▸ **EXERCISE AIM**: Copy the records word for word. Pictures do not go in.

▸ **EXERCISE DATA**:
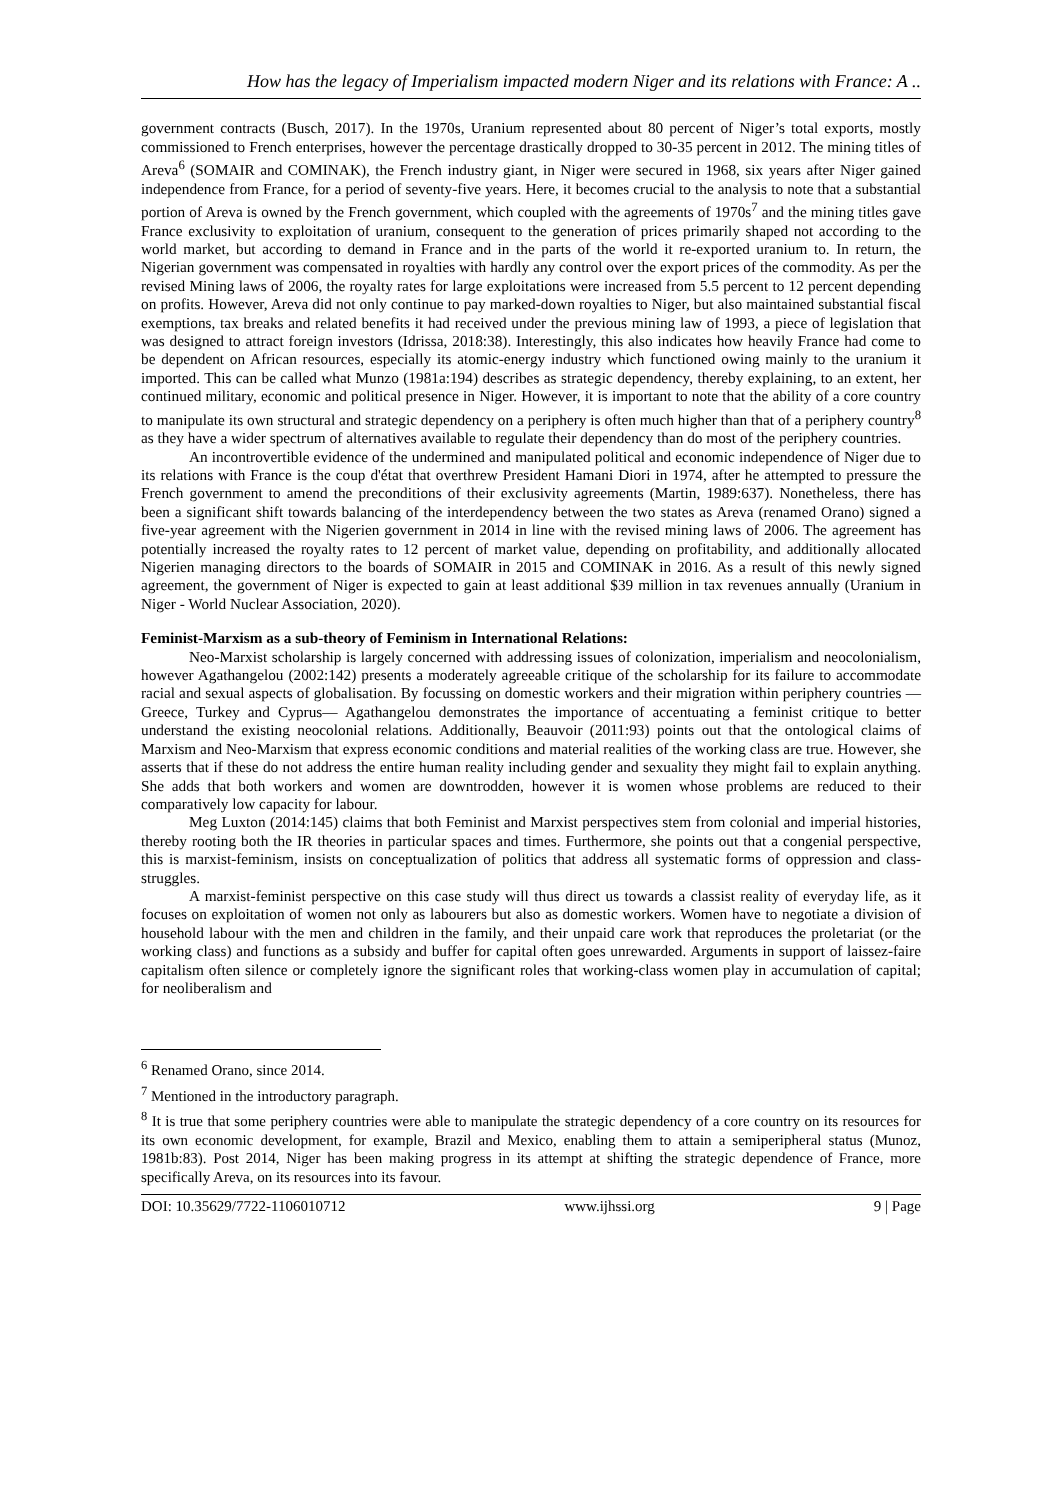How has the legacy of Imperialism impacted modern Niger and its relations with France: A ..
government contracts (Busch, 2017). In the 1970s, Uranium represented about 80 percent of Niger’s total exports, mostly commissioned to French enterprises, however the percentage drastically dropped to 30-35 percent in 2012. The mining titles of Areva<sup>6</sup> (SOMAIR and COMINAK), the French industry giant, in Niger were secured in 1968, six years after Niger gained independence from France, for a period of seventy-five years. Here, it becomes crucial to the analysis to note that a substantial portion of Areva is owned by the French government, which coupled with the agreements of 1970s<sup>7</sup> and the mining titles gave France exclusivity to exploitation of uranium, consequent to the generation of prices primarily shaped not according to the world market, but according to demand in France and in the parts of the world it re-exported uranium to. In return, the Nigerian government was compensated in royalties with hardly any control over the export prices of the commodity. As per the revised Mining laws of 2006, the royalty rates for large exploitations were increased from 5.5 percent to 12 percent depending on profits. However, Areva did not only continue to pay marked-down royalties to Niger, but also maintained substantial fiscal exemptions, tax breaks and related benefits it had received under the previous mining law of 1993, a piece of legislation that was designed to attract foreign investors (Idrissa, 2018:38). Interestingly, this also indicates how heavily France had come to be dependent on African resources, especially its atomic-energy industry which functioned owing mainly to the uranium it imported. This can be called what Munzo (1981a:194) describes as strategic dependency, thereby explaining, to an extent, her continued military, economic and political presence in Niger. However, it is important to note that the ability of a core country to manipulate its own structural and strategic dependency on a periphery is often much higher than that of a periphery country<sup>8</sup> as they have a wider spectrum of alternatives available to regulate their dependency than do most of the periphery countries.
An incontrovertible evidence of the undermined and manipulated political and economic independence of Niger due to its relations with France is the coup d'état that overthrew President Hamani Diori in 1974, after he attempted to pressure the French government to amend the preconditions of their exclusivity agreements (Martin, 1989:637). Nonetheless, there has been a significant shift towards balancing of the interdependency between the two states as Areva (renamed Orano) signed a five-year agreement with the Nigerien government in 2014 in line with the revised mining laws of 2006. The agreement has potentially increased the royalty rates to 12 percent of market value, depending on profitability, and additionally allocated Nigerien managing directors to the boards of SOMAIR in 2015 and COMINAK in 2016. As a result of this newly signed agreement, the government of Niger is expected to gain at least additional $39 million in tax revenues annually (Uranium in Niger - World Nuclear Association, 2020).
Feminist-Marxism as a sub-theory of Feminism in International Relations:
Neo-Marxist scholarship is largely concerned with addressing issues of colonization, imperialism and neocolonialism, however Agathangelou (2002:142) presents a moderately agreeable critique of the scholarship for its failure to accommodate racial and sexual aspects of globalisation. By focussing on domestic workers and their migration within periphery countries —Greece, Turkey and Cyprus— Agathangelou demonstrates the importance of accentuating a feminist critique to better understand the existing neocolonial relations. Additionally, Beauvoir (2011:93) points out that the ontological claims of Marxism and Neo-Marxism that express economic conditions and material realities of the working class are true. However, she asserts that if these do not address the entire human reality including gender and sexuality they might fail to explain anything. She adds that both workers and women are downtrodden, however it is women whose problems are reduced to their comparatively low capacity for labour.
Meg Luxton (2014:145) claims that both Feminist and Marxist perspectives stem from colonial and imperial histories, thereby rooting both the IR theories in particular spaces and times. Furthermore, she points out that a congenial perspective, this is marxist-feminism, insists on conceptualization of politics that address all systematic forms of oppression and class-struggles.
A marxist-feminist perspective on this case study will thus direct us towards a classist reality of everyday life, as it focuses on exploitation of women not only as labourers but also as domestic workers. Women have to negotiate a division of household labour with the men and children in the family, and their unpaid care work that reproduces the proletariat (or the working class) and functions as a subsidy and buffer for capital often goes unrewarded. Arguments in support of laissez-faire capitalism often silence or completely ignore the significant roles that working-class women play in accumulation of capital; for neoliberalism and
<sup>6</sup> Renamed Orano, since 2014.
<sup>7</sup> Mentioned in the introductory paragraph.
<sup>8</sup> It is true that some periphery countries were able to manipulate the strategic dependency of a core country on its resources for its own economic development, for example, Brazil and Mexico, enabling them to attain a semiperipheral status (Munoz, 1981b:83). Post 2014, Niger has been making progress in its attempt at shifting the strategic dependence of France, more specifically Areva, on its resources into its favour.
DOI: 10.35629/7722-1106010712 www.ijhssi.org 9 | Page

▸ **TASK SOLUTION**:
How has the legacy of Imperialism impacted modern Niger and its relations with France: A ..
government contracts (Busch, 2017). In the 1970s, Uranium represented about 80 percent of Niger’s total exports, mostly commissioned to French enterprises, however the percentage drastically dropped to 30-35 percent in 2012. The mining titles of Areva<sup>6</sup> (SOMAIR and COMINAK), the French industry giant, in Niger were secured in 1968, six years after Niger gained independence from France, for a period of seventy-five years. Here, it becomes crucial to the analysis to note that a substantial portion of Areva is owned by the French government, which coupled with the agreements of 1970s<sup>7</sup> and the mining titles gave France exclusivity to exploitation of uranium, consequent to the generation of prices primarily shaped not according to the world market, but according to demand in France and in the parts of the world it re-exported uranium to. In return, the Nigerian government was compensated in royalties with hardly any control over the export prices of the commodity. As per the revised Mining laws of 2006, the royalty rates for large exploitations were increased from 5.5 percent to 12 percent depending on profits. However, Areva did not only continue to pay marked-down royalties to Niger, but also maintained substantial fiscal exemptions, tax breaks and related benefits it had received under the previous mining law of 1993, a piece of legislation that was designed to attract foreign investors (Idrissa, 2018:38). Interestingly, this also indicates how heavily France had come to be dependent on African resources, especially its atomic-energy industry which functioned owing mainly to the uranium it imported. This can be called what Munzo (1981a:194) describes as strategic dependency, thereby explaining, to an extent, her continued military, economic and political presence in Niger. However, it is important to note that the ability of a core country to manipulate its own structural and strategic dependency on a periphery is often much higher than that of a periphery country<sup>8</sup> as they have a wider spectrum of alternatives available to regulate their dependency than do most of the periphery countries.
An incontrovertible evidence of the undermined and manipulated political and economic independence of Niger due to its relations with France is the coup d'état that overthrew President Hamani Diori in 1974, after he attempted to pressure the French government to amend the preconditions of their exclusivity agreements (Martin, 1989:637). Nonetheless, there has been a significant shift towards balancing of the interdependency between the two states as Areva (renamed Orano) signed a five-year agreement with the Nigerien government in 2014 in line with the revised mining laws of 2006. The agreement has potentially increased the royalty rates to 12 percent of market value, depending on profitability, and additionally allocated Nigerien managing directors to the boards of SOMAIR in 2015 and COMINAK in 2016. As a result of this newly signed agreement, the government of Niger is expected to gain at least additional $39 million in tax revenues annually (Uranium in Niger - World Nuclear Association, 2020).
Feminist-Marxism as a sub-theory of Feminism in International Relations:
Neo-Marxist scholarship is largely concerned with addressing issues of colonization, imperialism and neocolonialism, however Agathangelou (2002:142) presents a moderately agreeable critique of the scholarship for its failure to accommodate racial and sexual aspects of globalisation. By focussing on domestic workers and their migration within periphery countries —Greece, Turkey and Cyprus— Agathangelou demonstrates the importance of accentuating a feminist critique to better understand the existing neocolonial relations. Additionally, Beauvoir (2011:93) points out that the ontological claims of Marxism and Neo-Marxism that express economic conditions and material realities of the working class are true. However, she asserts that if these do not address the entire human reality including gender and sexuality they might fail to explain anything. She adds that both workers and women are downtrodden, however it is women whose problems are reduced to their comparatively low capacity for labour.
Meg Luxton (2014:145) claims that both Feminist and Marxist perspectives stem from colonial and imperial histories, thereby rooting both the IR theories in particular spaces and times. Furthermore, she points out that a congenial perspective, this is marxist-feminism, insists on conceptualization of politics that address all systematic forms of oppression and class-struggles.
A marxist-feminist perspective on this case study will thus direct us towards a classist reality of everyday life, as it focuses on exploitation of women not only as labourers but also as domestic workers. Women have to negotiate a division of household labour with the men and children in the family, and their unpaid care work that reproduces the proletariat (or the working class) and functions as a subsidy and buffer for capital often goes unrewarded. Arguments in support of laissez-faire capitalism often silence or completely ignore the significant roles that working-class women play in accumulation of capital; for neoliberalism and
<sup>6</sup> Renamed Orano, since 2014.
<sup>7</sup> Mentioned in the introductory paragraph.
<sup>8</sup> It is true that some periphery countries were able to manipulate the strategic dependency of a core country on its resources for its own economic development, for example, Brazil and Mexico, enabling them to attain a semiperipheral status (Munoz, 1981b:83). Post 2014, Niger has been making progress in its attempt at shifting the strategic dependence of France, more specifically Areva, on its resources into its favour.
DOI: 10.35629/7722-1106010712 www.ijhssi.org 9 | Page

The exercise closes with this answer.